*** Record excerpts ***

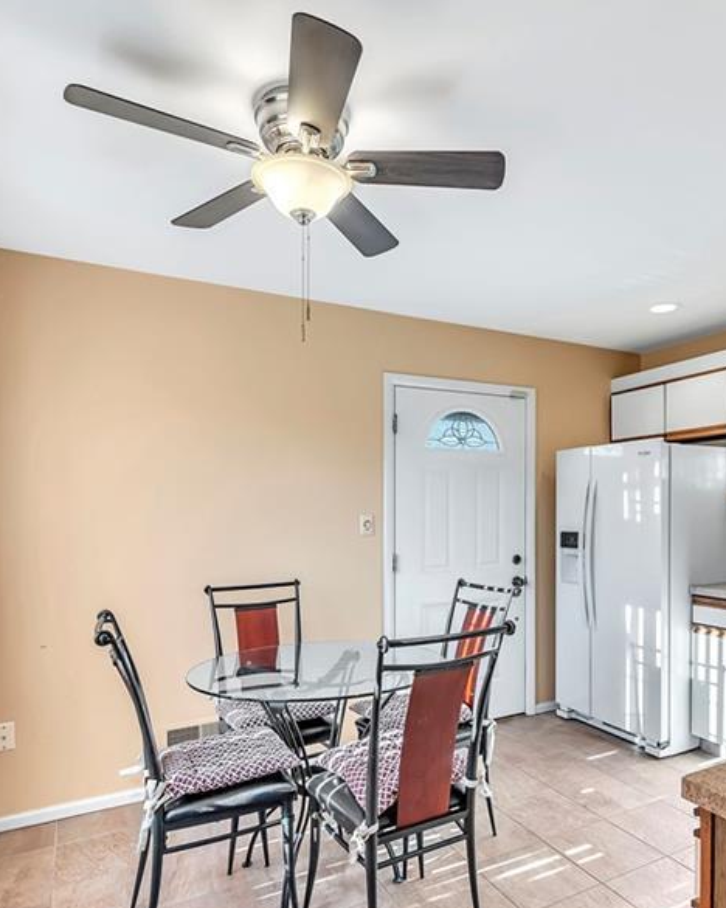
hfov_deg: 59.9
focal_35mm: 23
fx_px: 618
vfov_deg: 72.2
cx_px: 462
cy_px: 518
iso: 200
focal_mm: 14
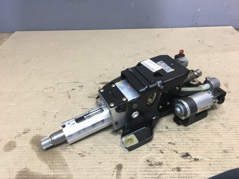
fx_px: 200
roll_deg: +0.3
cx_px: 120
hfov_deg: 61.7
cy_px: 90
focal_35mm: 29
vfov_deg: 48.2
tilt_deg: -34.6
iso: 64
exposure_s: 1/33
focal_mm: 4.15
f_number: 2.2
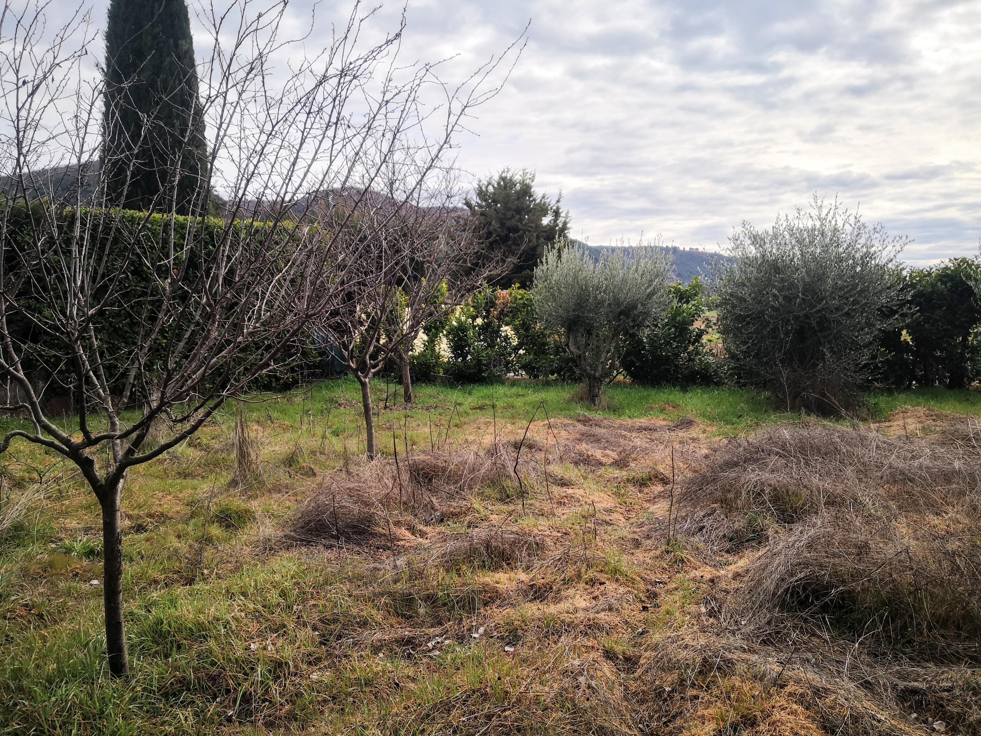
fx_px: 765
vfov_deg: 51.4
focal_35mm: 27
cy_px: 368
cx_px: 490
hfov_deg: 65.3
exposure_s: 1/1086
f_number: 1.6
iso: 50
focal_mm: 3.95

*** End of Record excerpts ***

The expected output is the lines from the line that contains "exposure_s: 1/33" through the last line of the material, reproduced exactly, with both ends present and pictures absent.

exposure_s: 1/33
focal_mm: 4.15
f_number: 2.2
fx_px: 765
vfov_deg: 51.4
focal_35mm: 27
cy_px: 368
cx_px: 490
hfov_deg: 65.3
exposure_s: 1/1086
f_number: 1.6
iso: 50
focal_mm: 3.95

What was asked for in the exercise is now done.